Le Réseau canadien de recherche sur l'itinérance (RCRI), en collaboration avec des intervenants nationaux, régionaux et locaux, a élaboré une Définition canadienne de l'itinérance. Cette définition commune donne à tous les niveaux du gouvernement, aux groupes communautaires et aux chercheurs un cadre leur permettant de comprendre et de décrire l'itinérance, ainsi qu'un outil pour identifier leurs objectifs, stratégies et interventions, et pour mesurer les résultats et les progrès accomplis.

L'itinérance en tant que problème

Il est important de distinguer les expériences individuelles et personnelles de ceux qui perdent leur maison, de l'itinérance en tant que problème sociétal plus large.

Le problème de l'itinérance et de l'exclusion du logement se rapporte à l'échec de la société d'assurer que des systèmes, un financement et des soutiens adéquats sont en place de telle sorte que tous les gens, même en état de crise, aient accès à un logement. Le but de l'élimination de l'itinérance est d'assurer la stabilité du logement, ce qui signifie que les individus ont une adresse et un logement fixes qui sont appropriés (abordable, sécuritaire, adéquatement entretenu, accessible et de taille acceptable), et comprend les services nécessaires au besoin (services de soutien), en plus d'un revenu et des soutiens (CHRN, 2012: 1).

Cette distinction est importante, car bien que les individus et les familles continueront indubitablement à vivre des crises qui les amèneront à perdre leur logement, l'itinérance est un problème auquel nous, en tant que société, pouvons nous attaquer. Depuis longtemps, le Canada est un pays où la pauvreté existe, et les sans-abri ont toujours eu besoin de services de bienfaisance tels que les refuges d'urgence et les soupes populaires. Cependant, l'itinérance en tant que «problème» n'a fait son apparition qu'au cours des deux dernières décennies. Des changements à la conjoncture économique et au marché immobilier, ainsi que des modifications majeures apportées aux politiques traitant de la pauvreté, ont contribué à la crise d'itinérance que nous connaissons aujourd'hui d'un bout à l'autre du pays.

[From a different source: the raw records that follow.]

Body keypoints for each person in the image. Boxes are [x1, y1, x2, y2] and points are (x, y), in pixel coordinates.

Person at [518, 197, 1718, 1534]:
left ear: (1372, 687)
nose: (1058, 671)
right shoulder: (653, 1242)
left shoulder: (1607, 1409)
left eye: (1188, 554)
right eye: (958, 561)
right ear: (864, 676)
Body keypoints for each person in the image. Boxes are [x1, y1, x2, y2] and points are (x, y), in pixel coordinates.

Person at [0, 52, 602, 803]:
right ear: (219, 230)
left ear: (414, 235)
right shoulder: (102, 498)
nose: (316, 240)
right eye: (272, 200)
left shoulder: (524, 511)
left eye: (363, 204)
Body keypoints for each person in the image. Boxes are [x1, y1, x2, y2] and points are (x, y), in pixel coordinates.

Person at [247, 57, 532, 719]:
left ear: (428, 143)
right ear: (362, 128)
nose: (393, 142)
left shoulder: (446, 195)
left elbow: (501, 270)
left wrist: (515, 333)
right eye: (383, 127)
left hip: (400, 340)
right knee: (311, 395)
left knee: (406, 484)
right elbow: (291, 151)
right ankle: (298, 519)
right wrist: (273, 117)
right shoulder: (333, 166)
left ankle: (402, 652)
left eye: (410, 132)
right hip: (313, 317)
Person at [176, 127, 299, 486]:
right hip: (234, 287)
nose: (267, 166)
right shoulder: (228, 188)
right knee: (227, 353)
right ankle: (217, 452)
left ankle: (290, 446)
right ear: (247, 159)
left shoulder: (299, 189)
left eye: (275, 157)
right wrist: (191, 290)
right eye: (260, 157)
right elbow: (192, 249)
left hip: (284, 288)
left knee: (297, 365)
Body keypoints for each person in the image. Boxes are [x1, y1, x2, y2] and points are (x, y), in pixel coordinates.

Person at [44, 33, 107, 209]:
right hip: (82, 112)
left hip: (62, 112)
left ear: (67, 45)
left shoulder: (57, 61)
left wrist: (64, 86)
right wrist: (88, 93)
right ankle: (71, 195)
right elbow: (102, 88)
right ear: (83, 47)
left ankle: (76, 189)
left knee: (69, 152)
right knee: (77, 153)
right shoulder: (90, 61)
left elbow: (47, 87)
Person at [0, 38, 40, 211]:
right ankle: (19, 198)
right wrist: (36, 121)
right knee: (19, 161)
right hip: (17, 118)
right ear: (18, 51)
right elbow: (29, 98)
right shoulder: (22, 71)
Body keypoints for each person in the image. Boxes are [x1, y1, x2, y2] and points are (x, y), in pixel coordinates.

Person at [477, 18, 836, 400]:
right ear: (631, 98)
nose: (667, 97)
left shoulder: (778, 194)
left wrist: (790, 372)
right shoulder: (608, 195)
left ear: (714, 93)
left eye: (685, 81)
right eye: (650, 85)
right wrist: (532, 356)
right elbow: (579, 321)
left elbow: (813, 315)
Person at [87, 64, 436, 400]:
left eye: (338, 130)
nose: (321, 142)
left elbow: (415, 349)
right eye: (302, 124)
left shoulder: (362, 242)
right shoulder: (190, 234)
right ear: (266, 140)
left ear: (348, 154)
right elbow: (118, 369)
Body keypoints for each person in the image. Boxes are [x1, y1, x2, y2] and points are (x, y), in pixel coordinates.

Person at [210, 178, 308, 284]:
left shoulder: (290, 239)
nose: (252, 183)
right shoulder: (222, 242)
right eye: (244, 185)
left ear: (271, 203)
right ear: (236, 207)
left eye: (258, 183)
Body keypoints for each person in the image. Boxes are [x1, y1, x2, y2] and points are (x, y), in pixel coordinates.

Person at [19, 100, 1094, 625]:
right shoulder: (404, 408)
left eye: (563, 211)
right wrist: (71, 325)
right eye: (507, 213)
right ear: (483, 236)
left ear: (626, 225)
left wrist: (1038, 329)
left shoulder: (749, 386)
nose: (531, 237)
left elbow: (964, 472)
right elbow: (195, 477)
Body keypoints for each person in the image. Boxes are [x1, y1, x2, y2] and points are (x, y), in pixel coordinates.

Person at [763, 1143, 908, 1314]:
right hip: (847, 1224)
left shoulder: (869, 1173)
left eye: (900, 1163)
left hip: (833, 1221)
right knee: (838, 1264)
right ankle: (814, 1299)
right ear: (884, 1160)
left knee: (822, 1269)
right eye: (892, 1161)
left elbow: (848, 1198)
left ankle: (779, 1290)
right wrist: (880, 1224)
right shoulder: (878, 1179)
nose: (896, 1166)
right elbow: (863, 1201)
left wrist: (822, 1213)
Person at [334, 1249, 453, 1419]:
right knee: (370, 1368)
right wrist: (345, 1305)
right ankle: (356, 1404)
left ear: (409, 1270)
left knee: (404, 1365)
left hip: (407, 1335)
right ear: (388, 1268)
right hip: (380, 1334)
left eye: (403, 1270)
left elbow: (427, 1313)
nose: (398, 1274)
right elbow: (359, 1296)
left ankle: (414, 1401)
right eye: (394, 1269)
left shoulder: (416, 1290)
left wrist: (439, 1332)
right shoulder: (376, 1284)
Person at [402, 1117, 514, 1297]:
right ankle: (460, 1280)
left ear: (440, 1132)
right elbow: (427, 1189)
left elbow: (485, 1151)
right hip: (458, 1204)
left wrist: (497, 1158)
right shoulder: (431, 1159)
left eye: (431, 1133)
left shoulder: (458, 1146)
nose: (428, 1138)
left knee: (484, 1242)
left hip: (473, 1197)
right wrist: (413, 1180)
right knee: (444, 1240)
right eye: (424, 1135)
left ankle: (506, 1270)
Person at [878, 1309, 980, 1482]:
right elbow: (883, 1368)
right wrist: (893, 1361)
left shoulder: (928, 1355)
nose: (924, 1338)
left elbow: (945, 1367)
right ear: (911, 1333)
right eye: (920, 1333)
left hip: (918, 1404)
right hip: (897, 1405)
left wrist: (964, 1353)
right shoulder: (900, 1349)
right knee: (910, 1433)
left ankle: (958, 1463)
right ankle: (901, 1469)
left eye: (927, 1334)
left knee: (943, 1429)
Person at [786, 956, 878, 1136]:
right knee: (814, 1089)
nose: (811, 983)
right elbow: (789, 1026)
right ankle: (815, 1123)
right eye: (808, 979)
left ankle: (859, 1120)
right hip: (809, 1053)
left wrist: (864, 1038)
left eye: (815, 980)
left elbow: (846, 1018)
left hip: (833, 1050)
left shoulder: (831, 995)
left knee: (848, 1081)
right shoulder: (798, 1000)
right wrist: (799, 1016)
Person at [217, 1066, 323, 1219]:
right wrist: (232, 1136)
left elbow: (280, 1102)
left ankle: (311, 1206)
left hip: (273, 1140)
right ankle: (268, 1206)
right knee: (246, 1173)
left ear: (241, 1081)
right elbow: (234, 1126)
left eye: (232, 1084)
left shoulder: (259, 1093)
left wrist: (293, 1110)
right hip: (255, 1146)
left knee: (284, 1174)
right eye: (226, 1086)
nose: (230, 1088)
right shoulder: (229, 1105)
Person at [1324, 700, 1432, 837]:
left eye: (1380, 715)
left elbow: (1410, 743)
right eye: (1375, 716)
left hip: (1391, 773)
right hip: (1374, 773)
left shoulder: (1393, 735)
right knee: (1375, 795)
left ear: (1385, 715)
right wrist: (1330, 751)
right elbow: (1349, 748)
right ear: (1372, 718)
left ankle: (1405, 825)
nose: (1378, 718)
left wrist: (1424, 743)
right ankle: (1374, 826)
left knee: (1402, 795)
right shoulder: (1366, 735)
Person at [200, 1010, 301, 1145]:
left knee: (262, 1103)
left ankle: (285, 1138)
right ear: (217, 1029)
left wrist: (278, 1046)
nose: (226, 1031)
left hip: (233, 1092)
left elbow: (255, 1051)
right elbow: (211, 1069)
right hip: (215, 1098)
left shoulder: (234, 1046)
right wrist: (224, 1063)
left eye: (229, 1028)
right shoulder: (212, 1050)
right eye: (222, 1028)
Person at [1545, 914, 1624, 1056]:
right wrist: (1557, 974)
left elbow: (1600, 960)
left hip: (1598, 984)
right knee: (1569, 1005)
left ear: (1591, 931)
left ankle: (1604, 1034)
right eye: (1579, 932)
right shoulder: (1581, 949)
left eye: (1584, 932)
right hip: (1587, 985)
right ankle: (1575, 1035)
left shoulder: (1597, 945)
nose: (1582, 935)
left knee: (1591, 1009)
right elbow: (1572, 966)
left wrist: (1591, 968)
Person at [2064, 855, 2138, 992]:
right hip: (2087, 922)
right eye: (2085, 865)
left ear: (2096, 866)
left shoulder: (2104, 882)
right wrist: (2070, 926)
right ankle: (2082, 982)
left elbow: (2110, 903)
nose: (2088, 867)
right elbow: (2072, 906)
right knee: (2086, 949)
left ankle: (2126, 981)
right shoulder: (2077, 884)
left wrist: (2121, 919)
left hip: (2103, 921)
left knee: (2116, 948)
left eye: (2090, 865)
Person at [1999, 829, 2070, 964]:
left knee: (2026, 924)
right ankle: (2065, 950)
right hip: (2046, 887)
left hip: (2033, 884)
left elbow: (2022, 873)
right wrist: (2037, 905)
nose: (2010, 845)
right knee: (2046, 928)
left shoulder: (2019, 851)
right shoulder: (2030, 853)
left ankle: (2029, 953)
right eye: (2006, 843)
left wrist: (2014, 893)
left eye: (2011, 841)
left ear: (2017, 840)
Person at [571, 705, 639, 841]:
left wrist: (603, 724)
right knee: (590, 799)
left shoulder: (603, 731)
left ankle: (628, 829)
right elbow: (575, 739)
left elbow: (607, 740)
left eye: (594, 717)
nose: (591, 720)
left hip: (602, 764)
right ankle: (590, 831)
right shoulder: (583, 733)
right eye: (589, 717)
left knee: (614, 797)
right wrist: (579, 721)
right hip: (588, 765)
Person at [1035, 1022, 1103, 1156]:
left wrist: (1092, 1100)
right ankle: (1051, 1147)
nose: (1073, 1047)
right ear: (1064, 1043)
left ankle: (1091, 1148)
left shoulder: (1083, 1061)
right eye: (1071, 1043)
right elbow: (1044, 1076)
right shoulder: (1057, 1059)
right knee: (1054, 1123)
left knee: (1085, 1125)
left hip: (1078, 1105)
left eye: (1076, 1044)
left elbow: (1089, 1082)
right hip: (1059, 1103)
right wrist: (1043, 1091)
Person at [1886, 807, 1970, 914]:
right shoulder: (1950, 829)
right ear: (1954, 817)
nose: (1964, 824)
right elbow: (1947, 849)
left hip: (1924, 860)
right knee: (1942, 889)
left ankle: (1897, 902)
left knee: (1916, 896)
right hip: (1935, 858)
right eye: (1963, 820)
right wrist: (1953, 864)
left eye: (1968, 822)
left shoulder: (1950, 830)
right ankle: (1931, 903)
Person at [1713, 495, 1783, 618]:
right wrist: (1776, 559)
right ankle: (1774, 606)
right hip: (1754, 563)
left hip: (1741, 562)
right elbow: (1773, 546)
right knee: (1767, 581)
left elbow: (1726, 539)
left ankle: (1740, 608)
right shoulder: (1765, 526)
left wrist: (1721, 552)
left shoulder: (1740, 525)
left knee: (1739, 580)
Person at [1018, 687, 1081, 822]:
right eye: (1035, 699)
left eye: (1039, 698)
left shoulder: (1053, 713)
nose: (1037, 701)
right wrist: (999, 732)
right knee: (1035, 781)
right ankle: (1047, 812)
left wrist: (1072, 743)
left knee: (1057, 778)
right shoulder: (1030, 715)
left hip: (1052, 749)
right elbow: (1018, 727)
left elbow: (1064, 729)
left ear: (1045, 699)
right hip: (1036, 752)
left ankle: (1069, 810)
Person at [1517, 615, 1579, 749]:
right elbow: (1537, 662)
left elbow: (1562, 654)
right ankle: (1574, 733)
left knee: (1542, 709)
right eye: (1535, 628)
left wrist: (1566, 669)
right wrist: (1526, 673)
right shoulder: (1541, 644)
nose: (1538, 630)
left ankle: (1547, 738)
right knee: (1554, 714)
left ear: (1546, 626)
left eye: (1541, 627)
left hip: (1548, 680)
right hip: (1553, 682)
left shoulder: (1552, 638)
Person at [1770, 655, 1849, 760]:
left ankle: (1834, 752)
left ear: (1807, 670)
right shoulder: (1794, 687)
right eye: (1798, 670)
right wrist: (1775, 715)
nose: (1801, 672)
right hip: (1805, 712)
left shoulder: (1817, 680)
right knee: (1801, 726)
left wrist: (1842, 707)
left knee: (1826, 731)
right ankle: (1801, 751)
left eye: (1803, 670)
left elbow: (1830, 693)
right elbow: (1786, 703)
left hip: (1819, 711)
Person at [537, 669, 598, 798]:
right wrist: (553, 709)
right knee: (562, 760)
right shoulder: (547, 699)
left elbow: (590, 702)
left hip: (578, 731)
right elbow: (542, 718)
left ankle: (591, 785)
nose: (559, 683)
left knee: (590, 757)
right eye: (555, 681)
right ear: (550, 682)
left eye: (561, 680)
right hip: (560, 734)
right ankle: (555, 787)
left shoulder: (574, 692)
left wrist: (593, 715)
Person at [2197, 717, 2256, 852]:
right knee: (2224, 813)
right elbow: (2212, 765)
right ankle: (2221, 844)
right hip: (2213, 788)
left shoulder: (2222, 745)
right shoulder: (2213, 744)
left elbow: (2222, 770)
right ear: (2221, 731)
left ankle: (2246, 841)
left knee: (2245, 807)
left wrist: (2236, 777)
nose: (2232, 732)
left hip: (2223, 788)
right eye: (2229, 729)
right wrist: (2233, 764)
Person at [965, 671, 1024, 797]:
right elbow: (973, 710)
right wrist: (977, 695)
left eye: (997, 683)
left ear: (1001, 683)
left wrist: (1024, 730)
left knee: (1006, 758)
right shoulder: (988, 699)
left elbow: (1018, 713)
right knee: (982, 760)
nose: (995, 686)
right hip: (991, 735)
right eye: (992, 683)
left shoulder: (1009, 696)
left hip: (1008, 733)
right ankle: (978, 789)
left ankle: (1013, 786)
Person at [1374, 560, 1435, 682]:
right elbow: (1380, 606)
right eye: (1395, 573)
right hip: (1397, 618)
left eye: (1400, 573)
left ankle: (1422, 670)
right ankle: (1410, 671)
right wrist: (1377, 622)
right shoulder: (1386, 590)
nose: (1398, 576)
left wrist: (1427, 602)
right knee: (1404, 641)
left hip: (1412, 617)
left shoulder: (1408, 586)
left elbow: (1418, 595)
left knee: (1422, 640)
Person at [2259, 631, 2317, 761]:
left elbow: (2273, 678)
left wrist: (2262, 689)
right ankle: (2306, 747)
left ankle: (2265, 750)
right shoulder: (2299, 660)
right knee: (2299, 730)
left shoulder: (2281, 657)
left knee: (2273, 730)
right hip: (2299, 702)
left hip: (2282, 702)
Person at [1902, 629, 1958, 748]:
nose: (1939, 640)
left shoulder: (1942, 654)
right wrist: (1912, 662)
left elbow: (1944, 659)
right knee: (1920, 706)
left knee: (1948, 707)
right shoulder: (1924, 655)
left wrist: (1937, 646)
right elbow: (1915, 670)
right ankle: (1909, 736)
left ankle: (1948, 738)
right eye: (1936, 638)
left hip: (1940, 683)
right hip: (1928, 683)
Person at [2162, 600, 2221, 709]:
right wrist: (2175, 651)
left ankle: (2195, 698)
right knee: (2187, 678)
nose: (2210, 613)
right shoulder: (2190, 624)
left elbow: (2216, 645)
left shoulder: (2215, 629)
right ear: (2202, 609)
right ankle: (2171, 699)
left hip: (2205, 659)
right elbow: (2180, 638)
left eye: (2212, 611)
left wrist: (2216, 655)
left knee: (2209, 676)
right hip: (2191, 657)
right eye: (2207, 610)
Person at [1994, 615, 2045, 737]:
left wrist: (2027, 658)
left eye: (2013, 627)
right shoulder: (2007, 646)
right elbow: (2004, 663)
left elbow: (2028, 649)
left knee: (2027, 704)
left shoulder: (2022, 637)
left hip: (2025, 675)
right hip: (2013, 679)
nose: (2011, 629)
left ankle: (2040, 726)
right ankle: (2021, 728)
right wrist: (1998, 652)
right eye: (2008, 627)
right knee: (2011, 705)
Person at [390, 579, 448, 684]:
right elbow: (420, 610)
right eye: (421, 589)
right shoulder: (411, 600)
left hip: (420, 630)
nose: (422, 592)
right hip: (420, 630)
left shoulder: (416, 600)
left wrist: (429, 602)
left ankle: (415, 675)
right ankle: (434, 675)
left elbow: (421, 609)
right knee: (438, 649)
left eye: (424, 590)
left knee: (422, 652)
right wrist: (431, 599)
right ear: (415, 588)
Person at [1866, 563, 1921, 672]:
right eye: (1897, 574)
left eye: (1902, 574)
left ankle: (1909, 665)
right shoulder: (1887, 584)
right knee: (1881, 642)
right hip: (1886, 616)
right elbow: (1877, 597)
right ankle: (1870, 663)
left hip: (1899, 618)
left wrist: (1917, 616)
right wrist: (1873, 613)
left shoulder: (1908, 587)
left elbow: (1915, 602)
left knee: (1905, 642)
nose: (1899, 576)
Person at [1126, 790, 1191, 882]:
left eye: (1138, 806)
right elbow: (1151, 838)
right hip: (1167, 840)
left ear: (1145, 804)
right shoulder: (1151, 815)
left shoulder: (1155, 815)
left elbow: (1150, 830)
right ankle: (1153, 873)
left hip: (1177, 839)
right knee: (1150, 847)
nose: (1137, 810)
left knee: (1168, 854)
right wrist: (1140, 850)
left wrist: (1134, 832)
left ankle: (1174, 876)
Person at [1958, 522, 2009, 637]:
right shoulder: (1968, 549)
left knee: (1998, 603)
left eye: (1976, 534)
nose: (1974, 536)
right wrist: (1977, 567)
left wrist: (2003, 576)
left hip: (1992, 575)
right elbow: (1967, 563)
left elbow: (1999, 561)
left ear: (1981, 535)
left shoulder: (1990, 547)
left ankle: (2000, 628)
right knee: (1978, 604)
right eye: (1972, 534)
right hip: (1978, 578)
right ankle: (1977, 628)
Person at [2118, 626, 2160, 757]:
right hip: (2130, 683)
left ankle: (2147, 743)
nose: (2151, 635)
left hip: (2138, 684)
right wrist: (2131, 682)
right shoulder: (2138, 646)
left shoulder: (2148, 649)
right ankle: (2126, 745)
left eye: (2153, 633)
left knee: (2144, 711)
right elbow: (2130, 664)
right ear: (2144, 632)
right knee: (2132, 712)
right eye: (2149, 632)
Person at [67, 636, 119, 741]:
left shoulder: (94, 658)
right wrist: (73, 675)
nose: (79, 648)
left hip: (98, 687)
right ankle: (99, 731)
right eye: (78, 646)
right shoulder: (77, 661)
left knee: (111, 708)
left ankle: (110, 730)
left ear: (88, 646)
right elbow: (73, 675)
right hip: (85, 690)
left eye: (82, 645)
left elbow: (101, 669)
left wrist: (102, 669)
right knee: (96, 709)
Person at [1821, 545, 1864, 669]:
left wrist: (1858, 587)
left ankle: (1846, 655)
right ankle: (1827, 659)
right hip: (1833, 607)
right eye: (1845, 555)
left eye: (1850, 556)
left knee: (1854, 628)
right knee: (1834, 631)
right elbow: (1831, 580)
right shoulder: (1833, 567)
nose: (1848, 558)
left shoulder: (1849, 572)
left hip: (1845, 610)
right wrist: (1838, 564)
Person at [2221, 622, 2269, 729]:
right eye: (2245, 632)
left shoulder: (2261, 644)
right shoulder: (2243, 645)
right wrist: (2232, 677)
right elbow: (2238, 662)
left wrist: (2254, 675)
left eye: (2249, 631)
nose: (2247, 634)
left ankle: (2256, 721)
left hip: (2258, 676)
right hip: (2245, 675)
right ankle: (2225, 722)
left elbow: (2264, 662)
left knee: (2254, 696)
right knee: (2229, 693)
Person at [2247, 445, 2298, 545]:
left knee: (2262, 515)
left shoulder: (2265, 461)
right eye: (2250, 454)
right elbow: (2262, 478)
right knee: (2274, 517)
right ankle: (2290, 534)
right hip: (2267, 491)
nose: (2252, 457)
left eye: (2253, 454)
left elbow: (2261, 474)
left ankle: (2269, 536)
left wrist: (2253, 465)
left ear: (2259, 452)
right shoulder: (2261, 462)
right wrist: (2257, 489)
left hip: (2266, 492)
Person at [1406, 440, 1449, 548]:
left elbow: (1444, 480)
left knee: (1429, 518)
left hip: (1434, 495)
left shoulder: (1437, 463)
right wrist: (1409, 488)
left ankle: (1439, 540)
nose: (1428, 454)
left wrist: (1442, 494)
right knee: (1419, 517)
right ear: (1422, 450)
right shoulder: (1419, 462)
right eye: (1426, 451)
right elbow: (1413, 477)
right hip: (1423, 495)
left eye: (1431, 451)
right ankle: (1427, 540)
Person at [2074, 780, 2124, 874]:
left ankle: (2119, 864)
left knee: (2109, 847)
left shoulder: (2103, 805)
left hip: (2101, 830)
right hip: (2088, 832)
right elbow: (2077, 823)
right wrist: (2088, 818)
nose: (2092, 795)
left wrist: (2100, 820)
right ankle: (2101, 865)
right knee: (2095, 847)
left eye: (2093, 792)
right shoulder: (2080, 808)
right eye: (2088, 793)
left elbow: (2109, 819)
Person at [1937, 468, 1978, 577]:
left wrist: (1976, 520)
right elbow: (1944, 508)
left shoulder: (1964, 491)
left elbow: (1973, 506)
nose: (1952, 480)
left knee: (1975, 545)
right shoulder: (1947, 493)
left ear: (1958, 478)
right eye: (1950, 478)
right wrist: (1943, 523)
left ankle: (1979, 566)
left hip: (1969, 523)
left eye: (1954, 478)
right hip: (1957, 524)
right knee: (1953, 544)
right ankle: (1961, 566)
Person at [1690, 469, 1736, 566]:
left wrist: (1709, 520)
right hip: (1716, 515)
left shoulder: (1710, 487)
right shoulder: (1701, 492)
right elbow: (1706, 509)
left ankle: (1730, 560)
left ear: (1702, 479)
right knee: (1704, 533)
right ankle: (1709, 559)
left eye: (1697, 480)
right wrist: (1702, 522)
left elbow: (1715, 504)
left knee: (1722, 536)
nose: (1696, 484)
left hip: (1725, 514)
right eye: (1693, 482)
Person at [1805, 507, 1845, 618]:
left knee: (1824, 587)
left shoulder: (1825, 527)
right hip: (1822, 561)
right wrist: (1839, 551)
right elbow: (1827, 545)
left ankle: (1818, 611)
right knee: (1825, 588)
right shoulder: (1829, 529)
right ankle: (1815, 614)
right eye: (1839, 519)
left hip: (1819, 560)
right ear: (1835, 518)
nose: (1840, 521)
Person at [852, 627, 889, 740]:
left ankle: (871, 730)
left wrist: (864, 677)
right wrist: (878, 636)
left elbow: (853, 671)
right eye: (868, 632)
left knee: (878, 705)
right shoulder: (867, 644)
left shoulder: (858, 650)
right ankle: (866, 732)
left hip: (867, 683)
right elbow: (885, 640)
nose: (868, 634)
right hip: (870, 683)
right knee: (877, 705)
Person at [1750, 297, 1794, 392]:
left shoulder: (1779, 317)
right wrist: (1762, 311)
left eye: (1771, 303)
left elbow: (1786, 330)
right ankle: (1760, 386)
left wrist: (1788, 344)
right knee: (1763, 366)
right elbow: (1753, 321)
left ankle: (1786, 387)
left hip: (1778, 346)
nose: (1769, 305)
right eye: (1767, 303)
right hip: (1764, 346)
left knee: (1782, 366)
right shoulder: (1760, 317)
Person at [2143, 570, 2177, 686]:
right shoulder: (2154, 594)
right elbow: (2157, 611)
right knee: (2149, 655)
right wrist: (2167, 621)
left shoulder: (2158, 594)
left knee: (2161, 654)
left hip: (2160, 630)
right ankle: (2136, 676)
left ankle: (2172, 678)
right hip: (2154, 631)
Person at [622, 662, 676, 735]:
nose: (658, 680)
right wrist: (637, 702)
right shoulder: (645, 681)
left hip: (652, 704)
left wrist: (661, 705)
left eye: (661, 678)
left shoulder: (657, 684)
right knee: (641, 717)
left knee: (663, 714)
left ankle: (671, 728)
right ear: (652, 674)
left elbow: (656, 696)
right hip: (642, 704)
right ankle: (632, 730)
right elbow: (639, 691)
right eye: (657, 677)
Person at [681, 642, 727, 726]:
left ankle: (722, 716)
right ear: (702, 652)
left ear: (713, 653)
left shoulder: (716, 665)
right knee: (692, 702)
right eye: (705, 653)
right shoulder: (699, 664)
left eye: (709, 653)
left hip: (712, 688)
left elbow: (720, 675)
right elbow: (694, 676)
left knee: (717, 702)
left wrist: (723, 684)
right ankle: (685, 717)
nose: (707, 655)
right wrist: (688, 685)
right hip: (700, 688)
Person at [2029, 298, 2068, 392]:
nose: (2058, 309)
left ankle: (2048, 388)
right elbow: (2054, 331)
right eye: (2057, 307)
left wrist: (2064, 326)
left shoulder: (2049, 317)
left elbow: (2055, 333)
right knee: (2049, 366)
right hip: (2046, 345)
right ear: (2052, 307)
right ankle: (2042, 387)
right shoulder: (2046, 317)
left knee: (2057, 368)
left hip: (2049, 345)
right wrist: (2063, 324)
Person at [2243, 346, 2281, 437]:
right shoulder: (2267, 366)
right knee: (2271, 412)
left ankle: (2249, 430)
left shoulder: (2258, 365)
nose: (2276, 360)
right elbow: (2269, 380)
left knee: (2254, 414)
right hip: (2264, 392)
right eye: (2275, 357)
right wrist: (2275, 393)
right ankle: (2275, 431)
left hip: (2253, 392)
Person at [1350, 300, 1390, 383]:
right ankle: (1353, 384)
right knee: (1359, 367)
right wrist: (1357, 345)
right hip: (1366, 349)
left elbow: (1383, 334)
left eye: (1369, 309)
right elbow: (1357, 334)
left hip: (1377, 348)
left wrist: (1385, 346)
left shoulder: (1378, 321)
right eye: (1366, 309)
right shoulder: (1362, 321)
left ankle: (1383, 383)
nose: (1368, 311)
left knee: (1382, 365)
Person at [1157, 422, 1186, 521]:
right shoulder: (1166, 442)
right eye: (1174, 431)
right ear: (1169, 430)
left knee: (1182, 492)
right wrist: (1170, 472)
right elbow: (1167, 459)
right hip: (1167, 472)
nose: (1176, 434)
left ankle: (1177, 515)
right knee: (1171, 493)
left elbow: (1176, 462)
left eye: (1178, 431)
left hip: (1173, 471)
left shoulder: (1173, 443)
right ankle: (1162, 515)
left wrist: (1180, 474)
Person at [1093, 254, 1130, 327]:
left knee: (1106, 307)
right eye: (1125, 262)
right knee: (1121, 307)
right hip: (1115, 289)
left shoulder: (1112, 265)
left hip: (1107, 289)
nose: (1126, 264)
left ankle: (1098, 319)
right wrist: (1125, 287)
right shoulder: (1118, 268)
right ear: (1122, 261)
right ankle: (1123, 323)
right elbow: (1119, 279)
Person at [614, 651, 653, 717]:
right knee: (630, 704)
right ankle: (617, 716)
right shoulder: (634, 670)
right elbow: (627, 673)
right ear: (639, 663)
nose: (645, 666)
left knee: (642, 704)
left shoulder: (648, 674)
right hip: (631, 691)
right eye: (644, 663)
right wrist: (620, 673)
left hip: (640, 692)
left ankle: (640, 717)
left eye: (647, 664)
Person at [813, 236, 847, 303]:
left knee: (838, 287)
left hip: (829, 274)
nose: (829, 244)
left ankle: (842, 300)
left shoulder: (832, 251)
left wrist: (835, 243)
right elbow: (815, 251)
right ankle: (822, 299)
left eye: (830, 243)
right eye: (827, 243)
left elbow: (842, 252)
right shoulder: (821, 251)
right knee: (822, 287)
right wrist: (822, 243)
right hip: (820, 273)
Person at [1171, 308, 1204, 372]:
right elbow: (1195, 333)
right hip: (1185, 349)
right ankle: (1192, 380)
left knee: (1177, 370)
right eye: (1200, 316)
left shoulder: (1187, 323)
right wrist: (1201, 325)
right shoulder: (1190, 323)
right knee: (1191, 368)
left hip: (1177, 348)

De nombreuses personnes vous diront que l'itinérance a toujours existé et que le problème n'est pas vraiment nouveau. Bien qu'il soit évident qu'il y a souvent eu des sans-abri au cours de l'histoire et dans les différentes sociétés, ce n'est pas la même chose que dire que l'itinérance a toujours existé. À l'heure actuelle, bon nombre de chercheurs reconnaissent que notre problème d'itinérance actuel a vraiment accéléré dans la dernière partie du vingtième siècle (Hulchanski, et al. 2009). Cela n'était pas lié au fait que de plus en plus de personnes avaient décidé de devenir des sans-abri. En fait, c'était un résultat direct de l'augmentation des niveaux de pauvreté résultant de la restructuration de notre économie et des changements majeurs apportés aux politiques gouvernementales (Snow, 2008; Falvo, 2009).

Cet état des choses a amené un nombre croissant de personnes à se retrouver à la rue ou dans les refuges d'urgence parce qu'ils n'avaient pas accès à un logement sûr et abordable.

Par conséquent, l'itinérance ne peut être définie par le manque absolu d'un abri (bien que ce soit la manifestation la plus évidente de l'itinérance), mais plutôt par la convergence d'une variété de facteurs sociaux d'exclusion qui exacerbent la pauvreté, limitent les possibilités et dressent des obstacles à la pleine participation à la société. Des solutions politiques réelles à l'itinérance exigent que nous nous penchions non seulement sur la question de l'approvisionnement de logements abordables au Canada, mais également sur les questions de l'amélioration de la sécurité du revenu, de l'accès équitable aux soutiens des soins de santé (y compris la santé mentale et l'accoutumance) et de la justice, par exemple.